Following on from Sixteen Candles, writer/director John Hughes delivered a second movie that came pretty close to depicting how teenagers speak and think. The Breakfast Club made Hughes a name to watch (he went on to make Pretty in Pink, and wrote Home Alone and Flubber, to name a few, before his early death in 2009) and introduced the world to the media-dubbed ‘brat pack’ – a group of young actors who had a score of hit movies in the late eighties.

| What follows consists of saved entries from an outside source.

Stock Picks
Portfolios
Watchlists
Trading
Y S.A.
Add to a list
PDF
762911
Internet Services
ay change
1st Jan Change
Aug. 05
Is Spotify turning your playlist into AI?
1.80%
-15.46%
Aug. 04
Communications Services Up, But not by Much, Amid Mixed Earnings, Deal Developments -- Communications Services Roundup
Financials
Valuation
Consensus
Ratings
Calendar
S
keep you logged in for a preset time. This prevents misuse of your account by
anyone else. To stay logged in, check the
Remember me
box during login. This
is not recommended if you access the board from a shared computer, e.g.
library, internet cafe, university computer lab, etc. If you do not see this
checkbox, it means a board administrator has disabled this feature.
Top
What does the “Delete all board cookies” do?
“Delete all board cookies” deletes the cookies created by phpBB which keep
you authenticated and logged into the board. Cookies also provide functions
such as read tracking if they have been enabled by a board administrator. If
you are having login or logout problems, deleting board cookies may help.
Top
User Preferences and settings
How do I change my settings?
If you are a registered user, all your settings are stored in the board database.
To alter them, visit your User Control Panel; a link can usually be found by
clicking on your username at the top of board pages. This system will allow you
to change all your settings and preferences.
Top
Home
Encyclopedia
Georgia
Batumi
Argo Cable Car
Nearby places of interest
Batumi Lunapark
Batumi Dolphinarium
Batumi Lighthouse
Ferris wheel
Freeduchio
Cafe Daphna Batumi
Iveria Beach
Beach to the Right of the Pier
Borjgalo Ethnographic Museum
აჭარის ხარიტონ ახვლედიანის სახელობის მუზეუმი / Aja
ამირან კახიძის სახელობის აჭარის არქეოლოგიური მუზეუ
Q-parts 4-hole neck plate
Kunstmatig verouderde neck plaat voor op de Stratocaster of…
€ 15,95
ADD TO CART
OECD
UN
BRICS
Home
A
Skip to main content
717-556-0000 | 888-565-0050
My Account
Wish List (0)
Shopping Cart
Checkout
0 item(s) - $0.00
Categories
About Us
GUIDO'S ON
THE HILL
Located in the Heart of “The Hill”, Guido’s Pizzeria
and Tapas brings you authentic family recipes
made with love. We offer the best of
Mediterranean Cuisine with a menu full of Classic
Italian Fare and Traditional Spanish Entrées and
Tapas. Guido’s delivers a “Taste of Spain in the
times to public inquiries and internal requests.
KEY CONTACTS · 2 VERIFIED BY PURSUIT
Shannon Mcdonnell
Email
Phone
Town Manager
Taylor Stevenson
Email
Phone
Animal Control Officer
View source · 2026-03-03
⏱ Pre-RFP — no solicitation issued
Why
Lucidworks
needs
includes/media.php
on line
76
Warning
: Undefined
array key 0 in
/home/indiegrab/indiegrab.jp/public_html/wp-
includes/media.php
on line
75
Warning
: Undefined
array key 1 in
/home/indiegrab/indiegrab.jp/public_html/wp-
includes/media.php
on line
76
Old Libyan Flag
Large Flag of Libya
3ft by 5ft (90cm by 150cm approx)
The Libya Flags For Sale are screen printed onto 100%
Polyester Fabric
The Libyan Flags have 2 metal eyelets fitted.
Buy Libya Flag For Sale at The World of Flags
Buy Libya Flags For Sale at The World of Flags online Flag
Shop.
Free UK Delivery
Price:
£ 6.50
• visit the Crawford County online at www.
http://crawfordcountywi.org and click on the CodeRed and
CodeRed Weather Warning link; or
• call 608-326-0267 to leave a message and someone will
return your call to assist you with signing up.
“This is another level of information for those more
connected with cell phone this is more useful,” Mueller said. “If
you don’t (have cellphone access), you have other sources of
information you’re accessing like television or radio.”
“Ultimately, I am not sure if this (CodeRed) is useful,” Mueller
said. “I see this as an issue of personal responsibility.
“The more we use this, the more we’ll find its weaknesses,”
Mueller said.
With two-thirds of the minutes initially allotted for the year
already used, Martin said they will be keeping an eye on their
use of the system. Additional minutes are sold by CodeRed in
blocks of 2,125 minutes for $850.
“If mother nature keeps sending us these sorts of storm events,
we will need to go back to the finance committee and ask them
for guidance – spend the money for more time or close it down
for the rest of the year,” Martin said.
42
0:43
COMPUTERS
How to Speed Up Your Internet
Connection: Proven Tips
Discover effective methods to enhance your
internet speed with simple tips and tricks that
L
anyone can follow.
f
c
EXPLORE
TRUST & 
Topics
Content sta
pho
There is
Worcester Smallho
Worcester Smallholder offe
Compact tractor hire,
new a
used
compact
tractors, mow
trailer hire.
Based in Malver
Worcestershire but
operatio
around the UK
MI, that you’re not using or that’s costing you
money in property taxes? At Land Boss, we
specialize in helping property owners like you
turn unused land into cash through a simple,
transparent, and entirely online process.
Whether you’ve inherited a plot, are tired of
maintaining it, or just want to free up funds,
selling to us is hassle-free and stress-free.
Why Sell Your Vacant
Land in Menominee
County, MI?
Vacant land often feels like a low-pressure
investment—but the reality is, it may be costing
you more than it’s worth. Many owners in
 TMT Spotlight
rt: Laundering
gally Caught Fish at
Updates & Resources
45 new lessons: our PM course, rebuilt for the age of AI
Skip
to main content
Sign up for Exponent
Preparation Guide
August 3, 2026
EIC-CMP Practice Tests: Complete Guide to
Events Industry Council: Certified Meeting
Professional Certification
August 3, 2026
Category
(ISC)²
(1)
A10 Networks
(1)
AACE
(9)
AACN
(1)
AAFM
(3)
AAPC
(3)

The story here is simple – five very different teenagers are thrown together for a Saturday detention. There’s the jock (Emilio Estevez), the nerd (Anthony Michael Hall), the weird girl (Sheedy, all black eyeliner and shaggy hair), the princess (Ringwald) and the rebel (Nelson), all trying to get through the day (while writing a paper about who they think they are) under the mean eye of school principal Vernon (Paul Gleason). Predictably, by the end they have discovered they’re not that different after all, but the fun here is in the banter (‘Does Barry Manilow know that you raid his wardrobe?’), performances and, of course, that soundtrack (including Simple Minds’ smash ‘(Don’t You) Forget About Me’. A perfect slice of the eighties that is still a treat for teens today.
Is The Breakfast Club suitable for kids? Here are our parents’ notes...
None, but do note this is aimed at teens so has language and themes not suitable for younger kids.